José Carlos da Silva Silveira
Estudar os livros de Allan
Kardec antes de palmilhar os caminhos da imensa bibliografia espírita já
existente é fator essencial para uma jornada doutrinária isenta de atropelos.
Isso porque ser espírita sem Kardec — admitamos a possibilidade a guisa de argumentação
— é andar sem destino, é navegar sem bússola, é levantar um edifício sem cuidar
do lançamento dos alicerces.
Claro está que os ensinamentos
espirituais codificados pelo mestre de Lyon têm tido seus desdobramentos, uma
vez que os ensinos dos Espíritos Superiores são aprofundados a partir do grau
de maturidade dos espíritas, que se desenvolve pelo estudo e pela prática das
verdades reveladas. Todavia, sem a análise meticulosa; o exame sério e detido
das páginas escritas por Allan Kardec, que retratam a mensagem dos Orientadores
Espirituais da Humanidade, priva-se do discernimento indispensável para separar
os reais desdobramentos — que acrescentam pormenores sem desnaturar a essência
— do desvio, do erro, da fantasia, em que se comprazem os chamados “mentores”,
nos dois planos da vida.
Espiritismo foi termo criado por
Allan Kardec para titular a nova doutrina, que surgia dos ensinos dados pelo
Espírito de Verdade, doutrina codificada sob a ótica de dois princípios
básicos: o crivo da razão e a universalidade e concordância daqueles ensinos.
Tais princípios devem balizar a ação dos espíritas em todos os tempos como
garantia de segurança doutrinária.
A opinião de um Espírito,
desencarnado ou encarnado, só adquire relevância no sentido de inserção no conteúdo
do Espiritismo à medida que vai sendo absorvida pela razão e recebendo o
beneplácito dos Espíritos Superiores, que continuam a se comunicar em todos os
recantos do Planeta. Esse o critério do Codificador, o “bom senso encarnado”,
no dizer de Camille Flammarion. Tal deve ser o nosso critério, se pretendemos
ser seus discípulos.
“Bem examinada, a Codificação do
Espiritismo apresenta-se como bússola norteadora dos nossos estudos
doutrinários”.
A precipitação no trato com o
ensino dos Espíritos poderá acarretar danos plenamente evitáveis na divulgação
do Espiritismo.
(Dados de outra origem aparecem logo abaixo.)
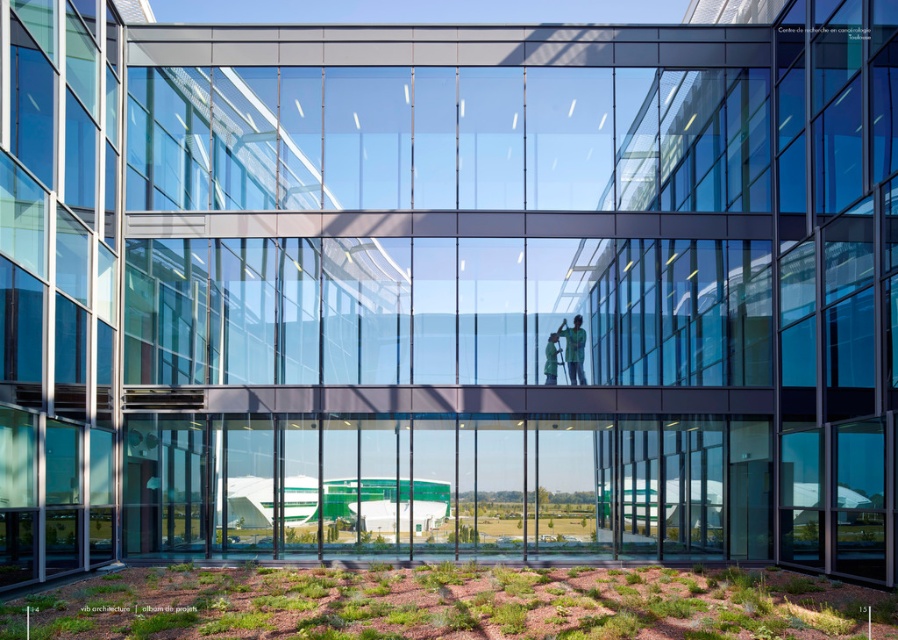
Question: Considering the relative positions of green fabric person at center and green fabric at center in the image provided, where is green fabric person at center located with respect to green fabric at center?

Choices:
 (A) below
 (B) above

Answer: (B)

Question: Is green fabric person at center positioned at the back of green fabric at center?

Choices:
 (A) yes
 (B) no

Answer: (B)

Question: Which point is farther from the camera taking this photo?

Choices:
 (A) coord(577,371)
 (B) coord(546,371)

Answer: (A)

Question: Can you confirm if green fabric person at center is positioned above green fabric at center?

Choices:
 (A) no
 (B) yes

Answer: (B)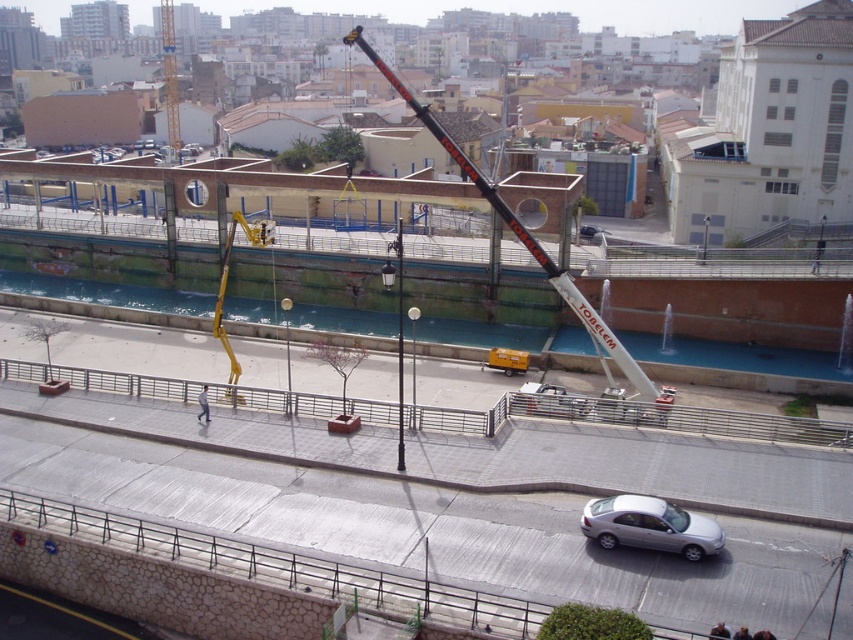
Question: Which of the following is the farthest from the observer?

Choices:
 (A) white fabric construction worker at center
 (B) black metallic crane at center

Answer: (A)

Question: Considering the relative positions of black metallic crane at center and yellow metallic crane at upper left in the image provided, where is black metallic crane at center located with respect to yellow metallic crane at upper left?

Choices:
 (A) left
 (B) right

Answer: (B)

Question: Does black metallic crane at center have a smaller size compared to yellow metallic crane at center?

Choices:
 (A) yes
 (B) no

Answer: (B)

Question: Which of these objects is positioned farthest from the silver metallic car at lower center?

Choices:
 (A) yellow metallic crane at center
 (B) white fabric construction worker at center
 (C) yellow metallic crane at upper left

Answer: (C)

Question: Does yellow metallic crane at center have a lesser width compared to white fabric construction worker at center?

Choices:
 (A) no
 (B) yes

Answer: (A)

Question: Which is farther from the yellow metallic crane at center?

Choices:
 (A) yellow metallic crane at upper left
 (B) black metallic crane at center

Answer: (A)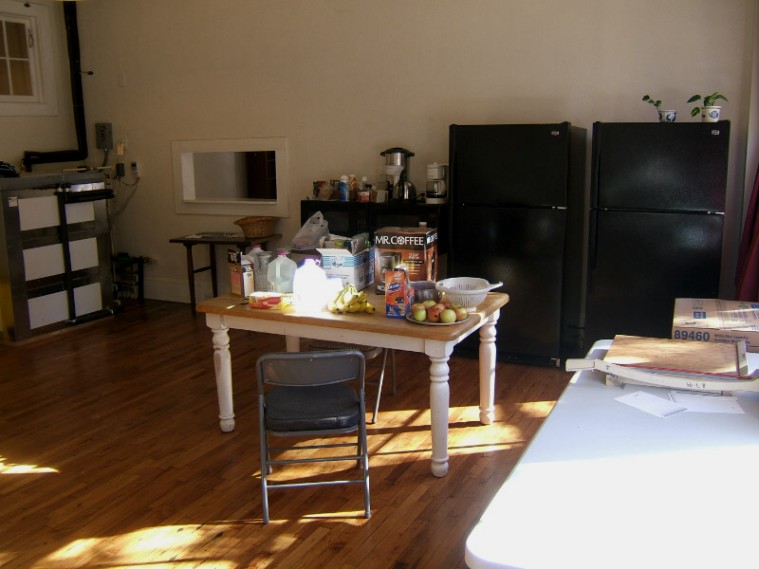
What are the coordinates of `wall` in the screenshot? It's located at (499, 53).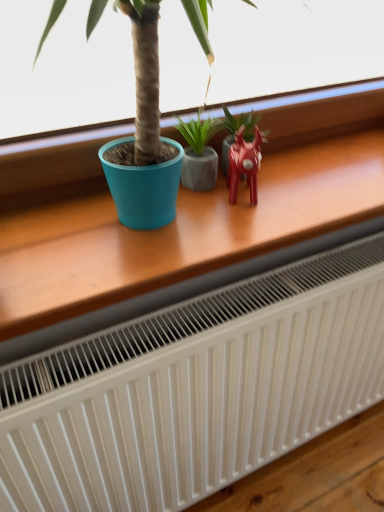
Question: In the image, is matte gray pot at center, the 2th houseplant when ordered from right to left, positioned in front of or behind wooden table at center?

Choices:
 (A) front
 (B) behind

Answer: (B)

Question: Does point (185, 160) appear closer or farther from the camera than point (382, 173)?

Choices:
 (A) closer
 (B) farther

Answer: (A)

Question: Estimate the real-world distances between objects in this image. Which object is closer to the matte gray pot at center, the 2th houseplant when ordered from right to left?

Choices:
 (A) wooden table at center
 (B) glossy ceramic plant at center, the 1th houseplant positioned from the right
 (C) glossy plastic reindeer at center right

Answer: (B)

Question: Which is farther from the matte gray pot at center, the 2th houseplant when ordered from right to left?

Choices:
 (A) glossy plastic reindeer at center right
 (B) wooden table at center
 (C) glossy ceramic plant at center, the second houseplant when ordered from left to right

Answer: (B)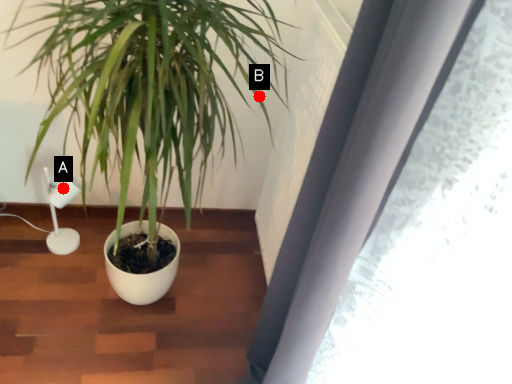
Question: Two points are circled on the image, labeled by A and B beside each circle. Which point is farther from the camera taking this photo?

Choices:
 (A) A is further
 (B) B is further

Answer: (A)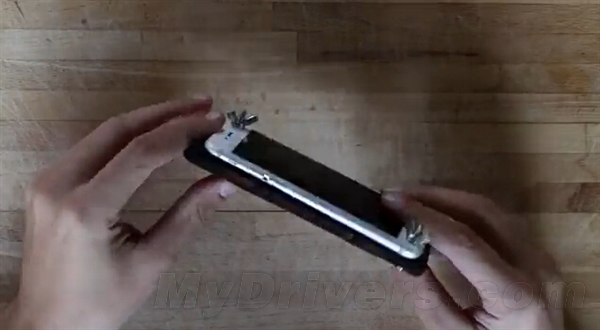
You are a GUI agent. You are given a task and a screenshot of the screen. Output one action in this format:
    pyautogui.click(x=<x>, y=<y>)
    Task: Click on the table
    
    Given the screenshot: What is the action you would take?
    pyautogui.click(x=372, y=121)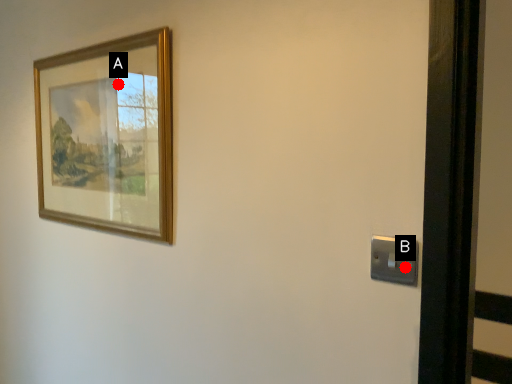
Question: Two points are circled on the image, labeled by A and B beside each circle. Which point is further to the camera?

Choices:
 (A) A is further
 (B) B is further

Answer: (A)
A mentira, a fantasia, o erro introduzidos, por descuido, na
propagação da Doutrina Espírita, comprometem o trabalho, em que todos nos
empenhamos, de levar aos homens uma mensagem simples e pura, que lhes sirva de
roteiro seguro em meio das dificuldades da existência.
Por outro lado, a verdade,
mantida em suspenso por imaturidade nossa, voltará mais tarde, sem maiores
percalços, com a força redobrada pela aceitação geral.
O trabalho de divulgação do
Espiritismo traz-nos imensa responsabilidade diante da própria consciência,
pois que estamos levando aos outros uma doutrina que não nos pertence e sim aos
Espíritos Superiores, como mandatários do Cristo.
Estudar Kardec, antes, é uma
garantia de melhor compreensão dessa doutrina, sempre clara, simples, objetiva
e, ao mesmo tempo, sublime, escoimada de toda sorte de misticismo, que,
frequentemente, mantém a atenção na forma, em detrimento do conteúdo da
mensagem.
O estudo das obras da
Codificação leva-nos a separar o que vem dos Espíritos, constituindo-se, por
isso mesmo, em revelações do Plano Superior, das ilações e comentários de
Kardec, que, embora inegavelmente inspirado pelo Espírito da Verdade, não
poderia deixar de emitir seus conceitos também com base nos conhecimentos da
época e no seu próprio juízo de valor como homem. Essa distinção é importante
para não se tomar a palavra de Kardec por ensino dos Espíritos, levando-se em
conta que o próprio Codificador foi peremptório ao afirmar ser a doutrina dos
Espíritos e não dele.
Outro ponto fundamental para o
estudioso é a necessidade de se fazer a interpretação sistemática das
instruções dos espíritos, para que seja, examinadas, não isoladamente, mas no
conjunto. Somente a Adoção desse procedimento evita radicalizações, sempre
perniciosas diante de nossas responsabilidades dentro do Movimento Espírita, em
especial na tarefa da Unificação.
Bem Examinada, a Codificação do
Espiritismo apresenta-se como bússola norteadora dos nossos estudos
doutrinários, ajudando-nos a discernir com maior acerto quanto às comunicações
recebidas através dos tempos por médiuns diversos, a fim de que sejam colocadas
no seu devido lugar: como repetição ou desenvolvimento da essência doutrinária
inserta na codificação; como inserindo informações, cuja veracidade não temos
ainda condições de constatar; ou como fantasias, que devem ser afastadas
liminarmente de nossos programas de divulgação do Espiritismo.